HUCBmnf non-adherent cells co-cultured with mouse embryonic striatal cells in vitro or grafted into rat brain. The HUCBmnf cells were cultured with growth factors for 40 DIV and then co-cultured with E14 mouse striata (ST). Panel A: (a) most cells (95%) were labeled by a CM-DiI cell tracer (red) before co-culture.

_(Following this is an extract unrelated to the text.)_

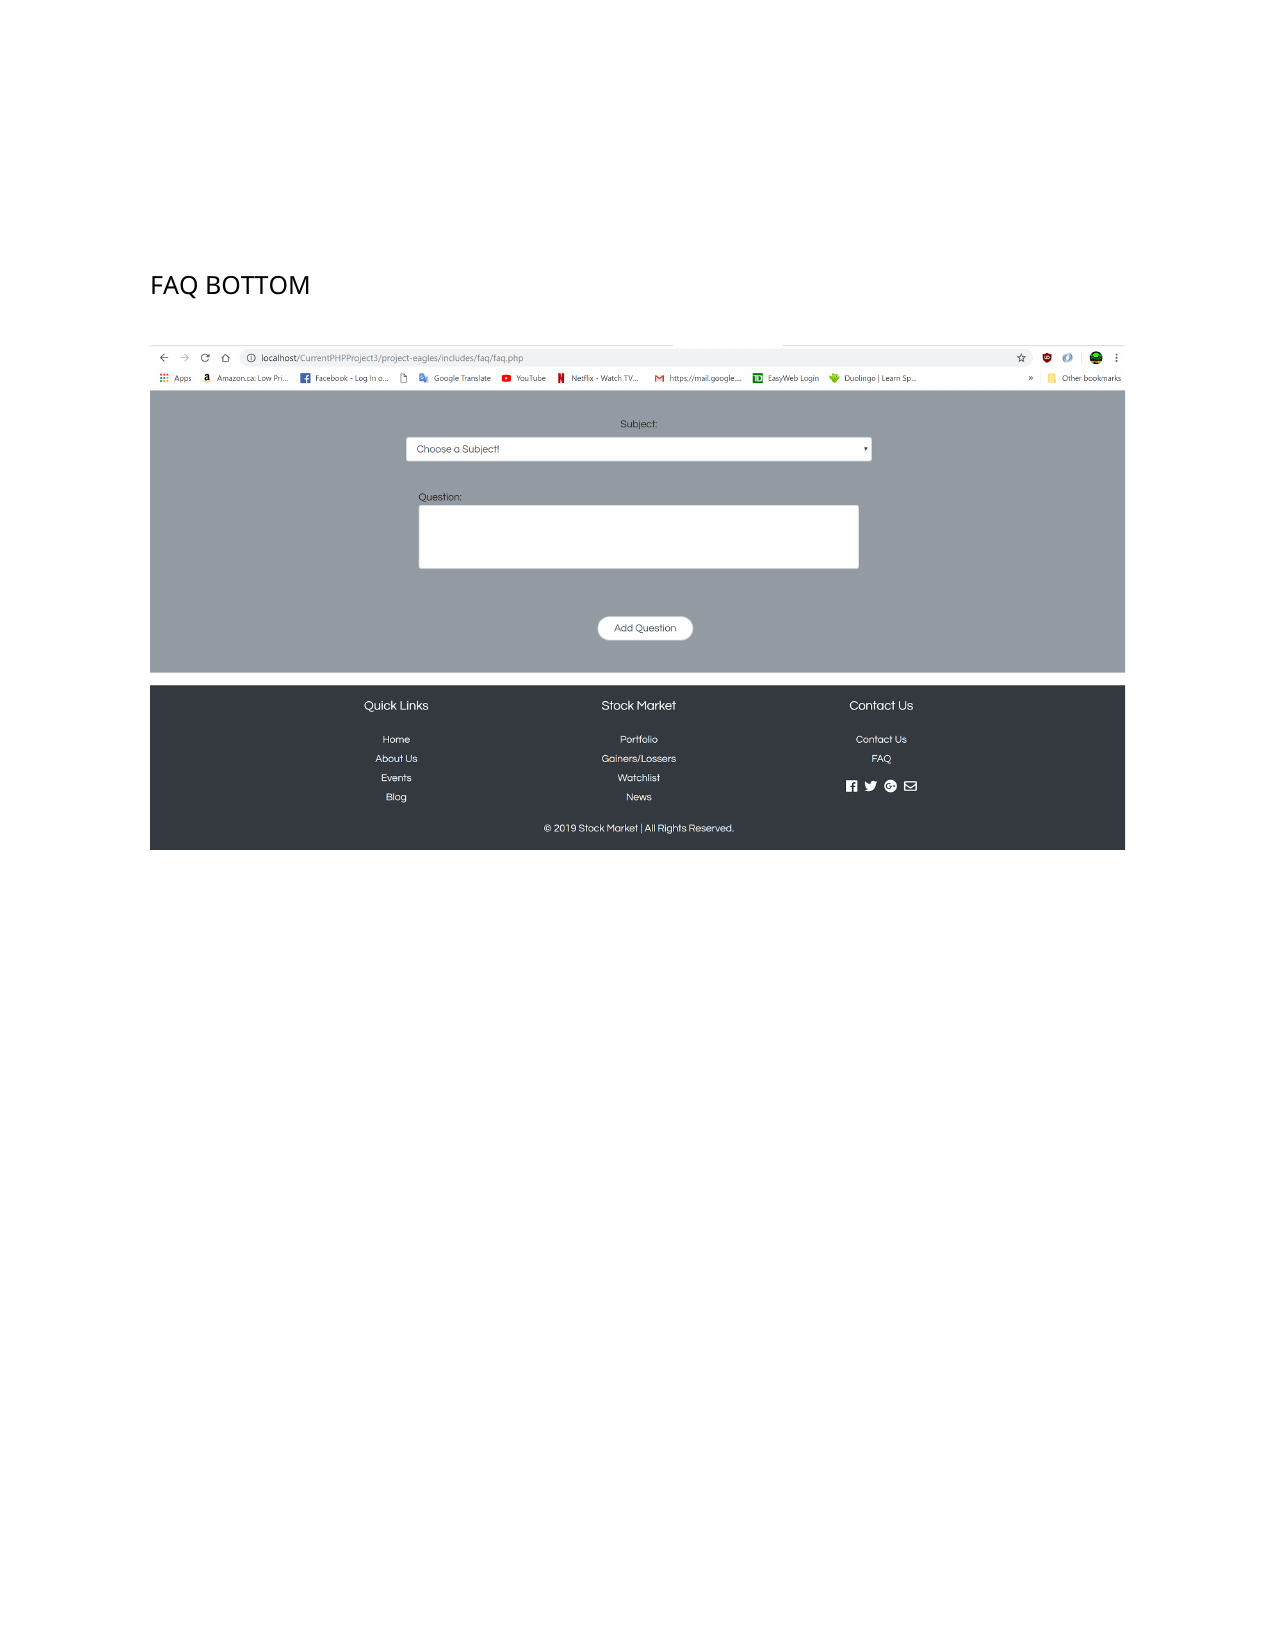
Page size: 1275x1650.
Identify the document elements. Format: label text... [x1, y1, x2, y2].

text FAQ BOTTOM [150, 267, 1125, 302]
picture [150, 345, 1125, 850]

The inset shows in greater detail CM-DiI pre-labeled cells at higher magnification (100 μm); (b) phase contrast/fluorescent photomicrograph showing a CM-DiI pre-labeled HUCBmnf cell surrounded by unlabeled mouse striatal cells. (c) Some cells (2%) co-expressed TuJ1 (red) and human mitochondrial antigen (green). (d) A few cells (1%) were positive for both MAP2 and human mitochondrial antigen (yellow). Panel B: photomicrograph of non-adherent HUCBmnf cells exposed to growth factors prior to transplantation into the SVZ of adult rats. (a) Fluorescent photomicrograph of sagittal brain section of a 9 month old rat showing surviving HUCBmnf cells within the SVZ to RMS. These cells were distributed around the injection site in a rat that survived 21 days post-transplantation. (b) The same photomicrograph as in panel A, but showing that some of the human mitochondrial labeled cells (red) within the RMS express MAP2 (green). (c) Some of these cells express both human mitochondrial antigen (red) and GFAP (green). (d) This is a higher magnification view of the area highlighted by small arrows in (b) in panel B. A MAP2⁺ cell with a long thin process (green; arrows) is clearly visible. (e) The same cell as in (d) is also labeled with human mitochondrial antibody (red). (f) A merged image of (d) and (e) with DAPI (blue) used to visualize the cell nuclei (g)-(j). Similarly, these images show GFAP⁺ /hMito⁺ (human mitochondria) cells within the needle tract in image (c) (arrows). Scale bar = 200 μm in (a)-(c) and 50 μm in panel A; 100 μm in (a)-(c) and 50 μmin (d), (e) and (g)-(i) and 20 μm in (f) and (j) in panel B.